A simple approach to the Cauchy problem for complex Ginzburg–Landau equations by compactness methods

This paper is concerned with the Cauchy problem (CGL) in L2(RN) for complex Ginzburg–Landau equations with Laplacian Δ and nonlinear term |u|q−2u multiplied by the complex coefficients λ+iα and κ+iβ, respectively (q⩾2, λ>0, κ>0, α,β∈R). The global existence of strong solutions to (CGL) is established without any upper restriction on q⩾2 but with some restriction on α/λ and β/κ. The result corresponds to Ginibre and Velo (1996) [3, Proposition 5.1], which is technically proved by combining convolution (regularizing) methods with compactness (localizing) methods, while our proof here is fairly simplified.
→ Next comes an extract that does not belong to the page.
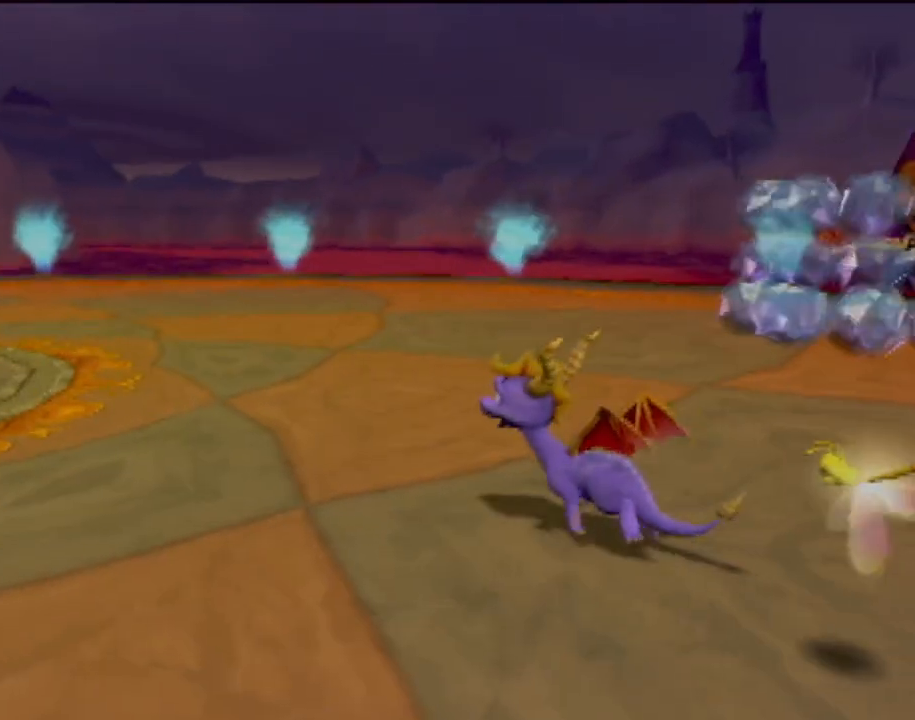
{"buttons": [], "left_stick": "up", "events": [[117, "left_stick", "up"], [367, "CROSS", "up"]]}
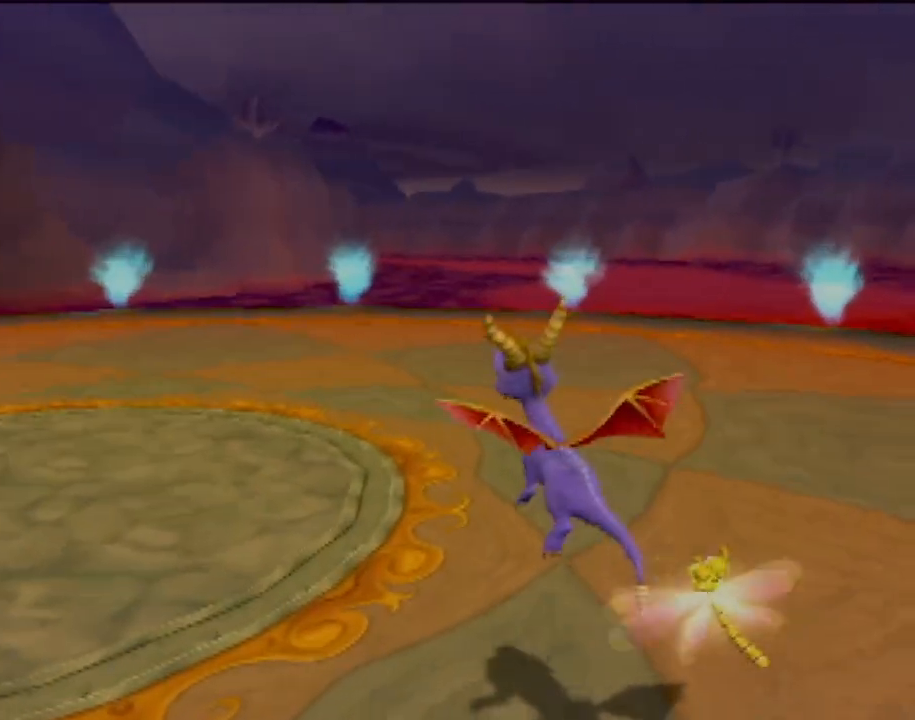
{"buttons": [], "left_stick": "up", "events": [[200, "left_stick", "up-left"], [450, "left_stick", "up"]]}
The key to our proof is the Cauchy problem (CGL)R which is (CGL) with Δ replaced with Δ−VR, where VR(x):=(|x|−R)2 (|x|>R), VR(x):=0 (|x|⩽R). The solvability of (CGL)R is a direct consequence of Okazawa and Yokota (2002) [16, Theorem 4.1], . Taking the limit of global strong solutions to (CGL)R as R→∞ yields a global strong solution to (CGL). The result gives also an unbounded version of Okazawa and Yokota (2002) [16, Theorem 1.1 with p=2] for the initial–boundary value problem on bounded domains.